On Monday, Switzerland’s competition commission Wettbewerbskommission (WEKO) revealed the names of 8 big banks amid the widespread global investigation into the alleged foreign exchange rates manipulation. The regulator has openly confirmed the involvement of these banks in manipulation.
Notably, Swiss authorities became the foremost regulatory body to initiate a formal investigation into foreign exchange rate rigging. However, financial regulators in U.S., Europe and Asia are still investigating the role of the banks in the manipulation of currency rates. The foreign-exchange rates aid fund managers to assess the apparent day-to-day value of investments.
Banks under scrutiny include Swiss-based UBS AG (UBS), Credit Suisse Group AG (CS - Snapshot Report), Julius Baer and Zurcher Kantonalbank, JPMorgan Chase & Co. (JPM - Analyst Report), Citigroup Inc. (C - Analyst Report), Barclays PLC (BCS - Analyst Report) and The Royal Bank of Scotland Group plc (RBS - Snapshot Report). Most of these banks have refrained from issuing comments, while some have agreed to co-operate with regulators.
However, Credit Suisse has expressed its surprise over the allegation, as the bank was not under the purview of preliminary scrutiny by WEKO last year. Though the bank has referred to such accusations as incorrect and detrimental to its reputation, it is co-operating with the regulators.

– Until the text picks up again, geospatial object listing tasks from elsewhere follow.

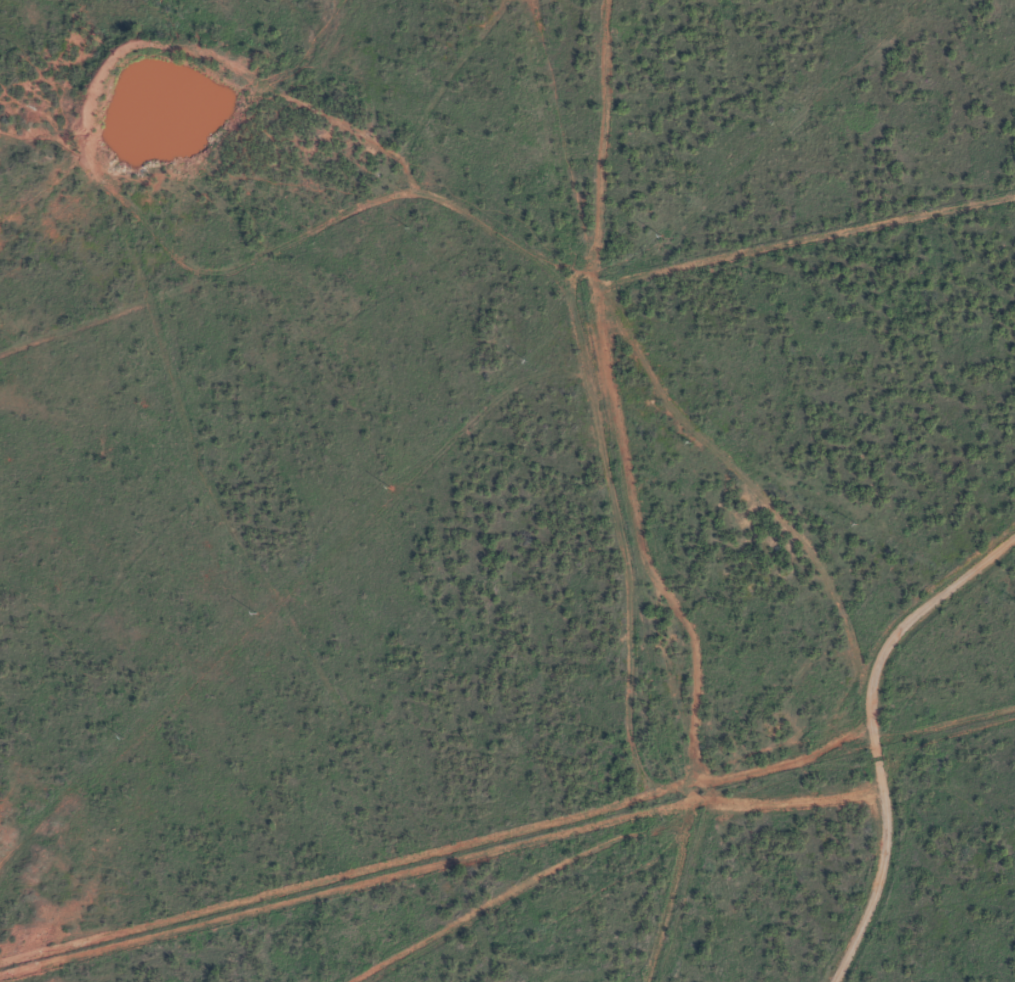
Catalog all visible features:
road: (565, 456)
road: (771, 484)
road: (944, 698)
road: (634, 875)

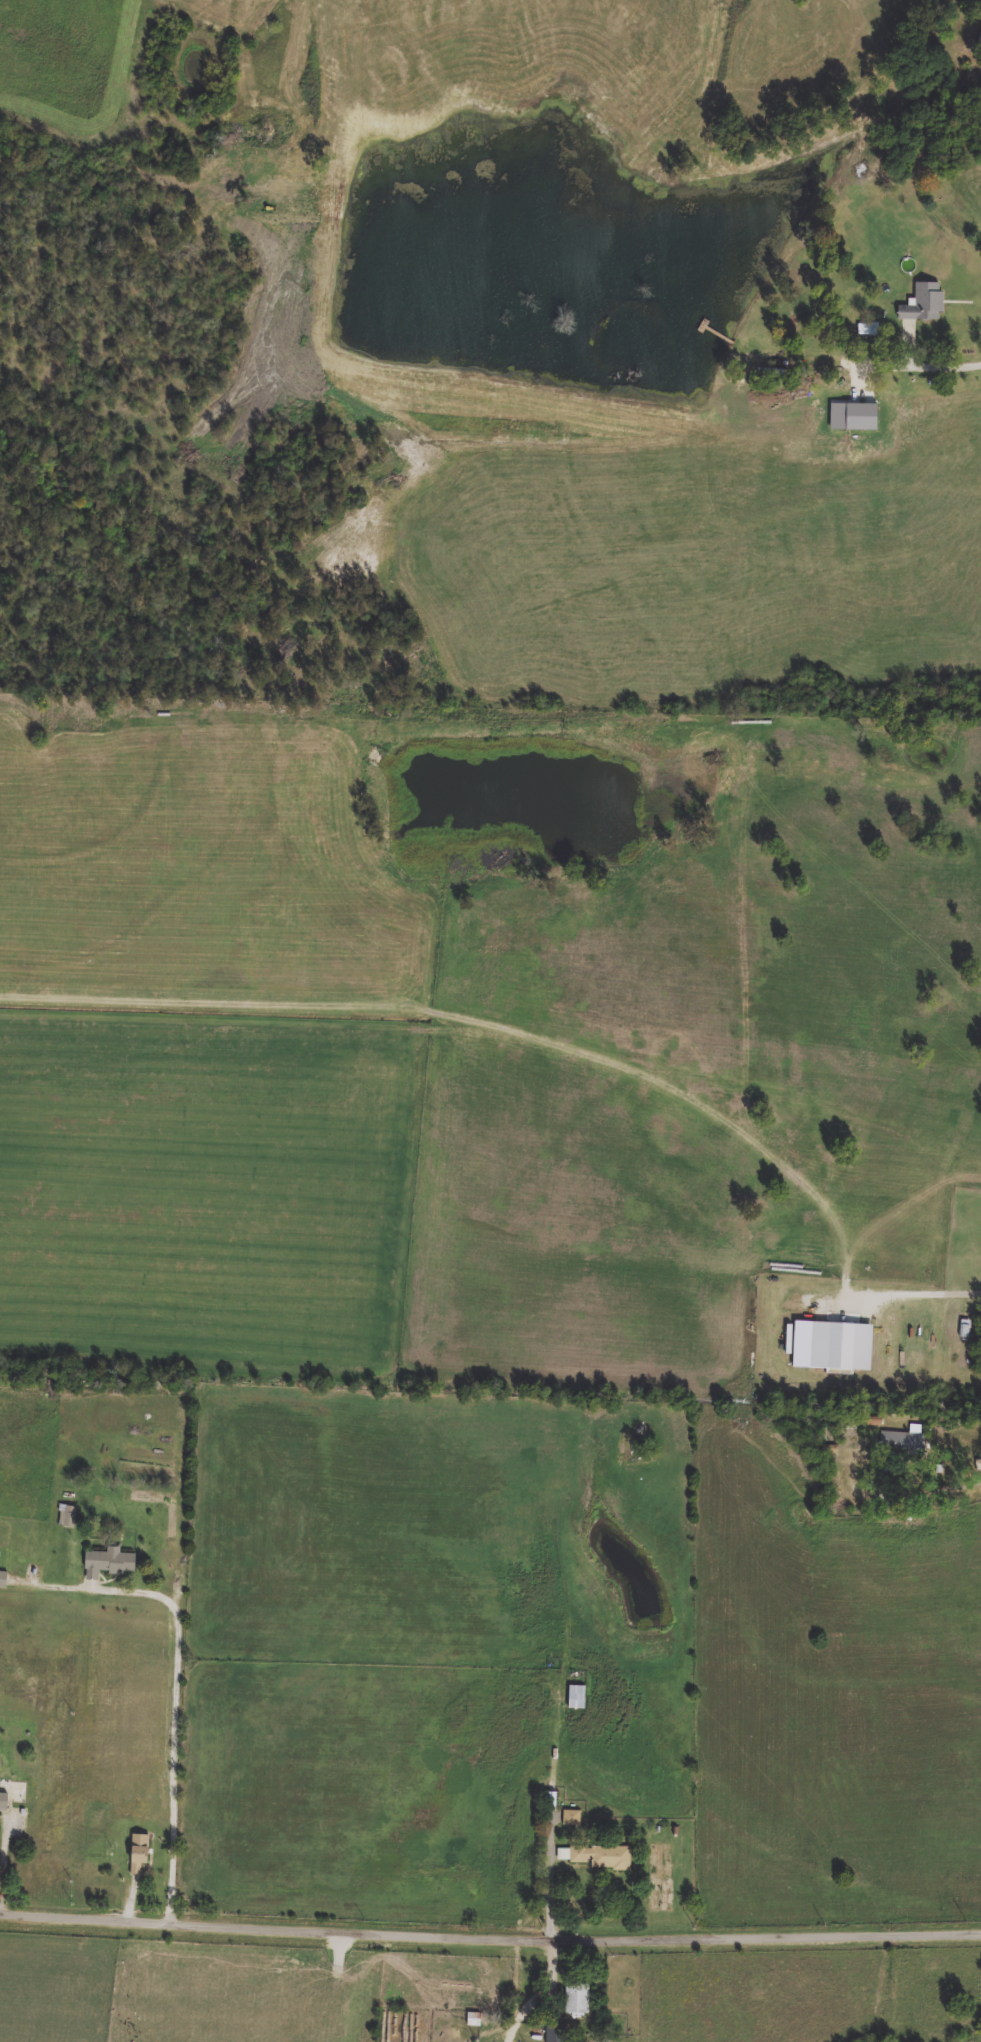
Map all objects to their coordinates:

The Commission is of the opinion that these banks’ traders have fixed artificial benchmark foreign exchange rates after consultations among themselves to make profits. Further, such collusion among banks is believed to have affected the significant currencies during trading.
Manipulation of currency rates by major financial institutions triggered thorough investigations by regulatory bodies across Europe, Asia and America. Such investigations have cost several major global banks billions of dollars in settlements. Alongside, we apprehend such scandals to dent the financials of these banks over the long term.
Therefore, burdened under the pressure of such investigations, banks have terminated a number of traders along with the closure of electronic chat rooms – the mode of communication between various banks. Moreover, such probes are negatively impacting the markets as evident from the downturn in foreign exchange trading volumes in recent months.
According to WEKO, the investigation would be extended over months to get completed, and if found guilty, banks would be levied with heavy penalties. These fines are expected to be equivalent to 10% of the revenue produced by the banks from foreign exchange trading in Switzerland over the last three years.
Recently, in Feb 2014, Benjamin Lawsky, superintendent of New York’s Department of Financial Services (DFS) also ordered currency probe for foreign exchange manipulation over a number of major banks. These banks included Deutsche Bank AG (DB - Analyst Report), The Goldman Sachs Group, Inc. (GS - Analyst Report) and Lloyds Banking Group plc (LYG - Snapshot Report) among several others.
Regulatory authorities are investigating scandals related to the heightening foreign exchange rate fixing and are determined to put forward a landmark judgment to terminate such shrewd practices in the future, bring justice to the sufferers and punish the wrongdoers. While settlement of such issues will put to rest a long-drawn investigation and bring reprieve to the banks, this comes as a huge blow to their financials.